É um papel de informação muito grande. Esses dois últimos anos eu não fui ao Salão do Móvel, mas, desde 1984, eu passei 25 anos indo, todos os anos. Fui a primeira brasileira no Salão do Móvel, a trazer design internacional. Isso é uma coisa interessante. Quando a revista nasceu, o mercado – a Alameda Gabriel Monteiro da Silva, digamos – vendia design italiano, porque não tinha design brasileiro. A gente estava saindo de um período onde o design europeu, italiano, era muito copiável. E tudo mundo copiava. Por isso, quando eu vi os Campana, eu disse: “Aleluia!”. Depois a indústria italiana percebeu que ela tinha que introduzir tecnologia nos produtos para que eles não fossem copiados. Começou com a indústria de iluminação. Se não desenvolvesse uma tecnologia escondida, o produto iria ser imediatamente copiado, mas se tivesse uma tecnologia cara etc., ninguém ia investir para copiar. Com isso, o design brasileiro desapareceu, sumiu. Então quando a revista começou, era possível falar sobre o design importado, italiano. A um certo momento, eu acordei para o fato de que já havia design brasileiro e fiz uma matéria que chamava Uma inversão do olhar. Era hora de olhar para dentro ao invés de olhar para fora. Então eu acho que eu trouxe, principalmente, informação, não só sobre o panorama internacional, mas também sobre o panorama brasileiro. Tudo do Renato Imbroisi eu publiquei, cada coisa que o Renato fazia, com bastante espaço, com generosidade, não é aquelas pagininhas, que agora querem que eu faça.
Vocês têm também o Top XXI Prêmio Mercado Design. Todo prêmio quer definir um certo caminho para o objeto brasileiro. Isso é feito justamente por meio da premiação daqueles objetos que envolvem os conceitos e valores que se quer promover. Quais os caminhos buscados pela ARC DESIGN e o prêmio?

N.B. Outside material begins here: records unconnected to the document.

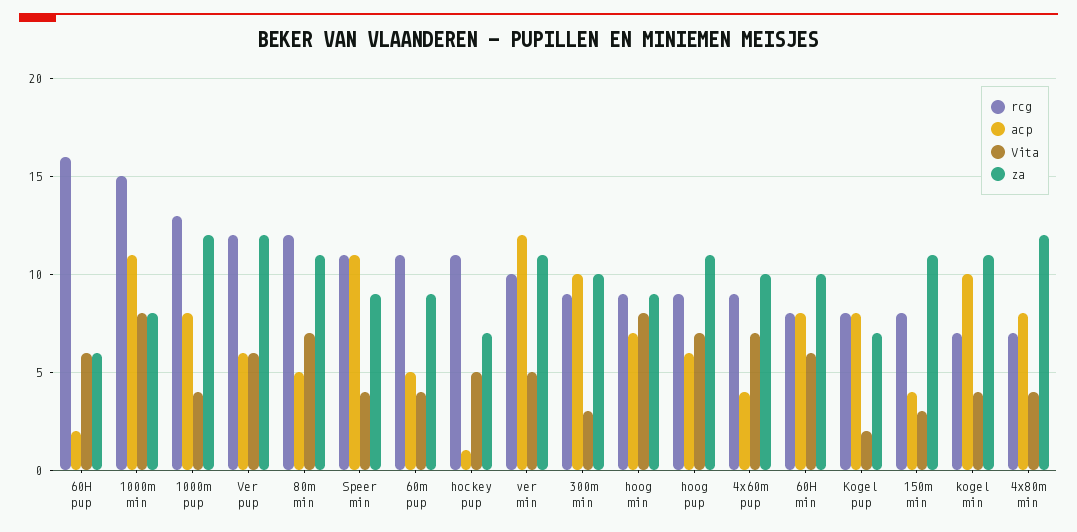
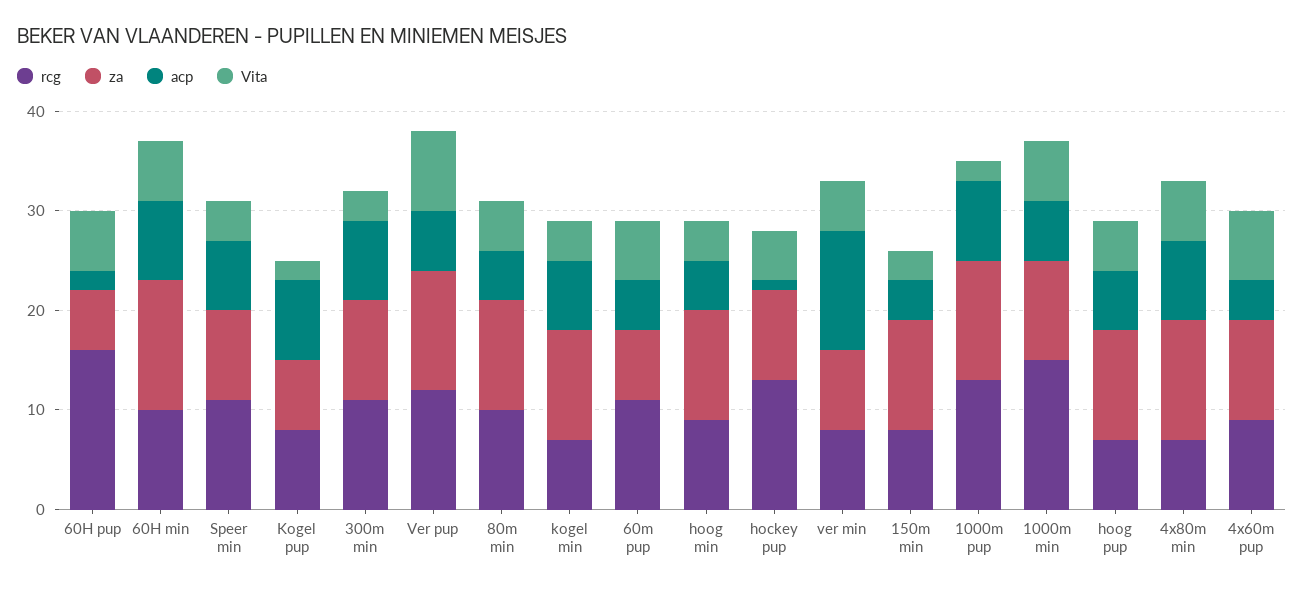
  {
    "rcg": {
      "60H pup": 16,
      "1000m min": 15,
      "1000m pup": 13,
      "Ver pup": 12,
-     "80m min": 12,
+     "80m min": 10,
      "Speer min": 11,
      "60m pup": 11,
-     "hockey pup": 11,
+     "hockey pup": 13,
-     "ver min": 10,
+     "ver min": 8,
-     "300m min": 9,
+     "300m min": 11,
      "hoog min": 9,
-     "hoog pup": 9,
+     "hoog pup": 7,
      "4x60m pup": 9,
-     "60H min": 8,
+     "60H min": 10,
      "Kogel pup": 8,
      "150m min": 8,
      "kogel min": 7,
      "4x80m min": 7
    },
    "acp": {
      "60H pup": 2,
-     "1000m min": 11,
+     "1000m min": 6,
      "1000m pup": 8,
      "Ver pup": 6,
      "80m min": 5,
-     "Speer min": 11,
+     "Speer min": 7,
      "60m pup": 5,
      "hockey pup": 1,
      "ver min": 12,
-     "300m min": 10,
+     "300m min": 8,
-     "hoog min": 7,
+     "hoog min": 5,
      "hoog pup": 6,
      "4x60m pup": 4,
      "60H min": 8,
      "Kogel pup": 8,
      "150m min": 4,
-     "kogel min": 10,
+     "kogel min": 7,
      "4x80m min": 8
    },
    "Vita": {
      "60H pup": 6,
-     "1000m min": 8,
+     "1000m min": 6,
-     "1000m pup": 4,
+     "1000m pup": 2,
-     "Ver pup": 6,
+     "Ver pup": 8,
-     "80m min": 7,
+     "80m min": 5,
      "Speer min": 4,
-     "60m pup": 4,
+     "60m pup": 6,
      "hockey pup": 5,
      "ver min": 5,
      "300m min": 3,
-     "hoog min": 8,
+     "hoog min": 4,
-     "hoog pup": 7,
+     "hoog pup": 5,
      "4x60m pup": 7,
      "60H min": 6,
      "Kogel pup": 2,
      "150m min": 3,
      "kogel min": 4,
-     "4x80m min": 4
+     "4x80m min": 6
    },
    "za": {
      "60H pup": 6,
-     "1000m min": 8,
+     "1000m min": 10,
      "1000m pup": 12,
      "Ver pup": 12,
      "80m min": 11,
      "Speer min": 9,
-     "60m pup": 9,
+     "60m pup": 7,
-     "hockey pup": 7,
+     "hockey pup": 9,
-     "ver min": 11,
+     "ver min": 8,
      "300m min": 10,
-     "hoog min": 9,
+     "hoog min": 11,
      "hoog pup": 11,
      "4x60m pup": 10,
-     "60H min": 10,
+     "60H min": 13,
      "Kogel pup": 7,
      "150m min": 11,
      "kogel min": 11,
      "4x80m min": 12
    }
  }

O prêmio se chama Mercado Design, então a premissa básica é que o produto esteja no mercado. No primeiro ano, era um produto feito nos últimos cinco anos, algo assim, para a gente não pegar velharia. Ele chama Top XXI para que as pessoas se liguem que nós já estamos no século XXI, pois não é todo mundo que consegue perceber isso. Não é “se não vende, não é bom”, mas uma das funções do produto, é que ele seja vendável, então ele tem que estar no mercado. Nós fazemos duas seleções: primeiro entra tudo e depois tem um pente fino final. Boa qualidade, física e formal, sustentabilidade etc. Nem sempre a gente encontra tudo em um mesmo produto, então tem prêmio para sustentabilidade, prêmio para tipologia e tem que estar no mercado. As exigências são poucas porque se você ficar muito exigente você não tem nenhum produto. É uma visão mais mercadológica. Esse ano, talvez o prêmio seja realizado no Rio e ano que vem em Belo Horizonte, porque senão nós temos um país enorme e só atendemos em São Paulo.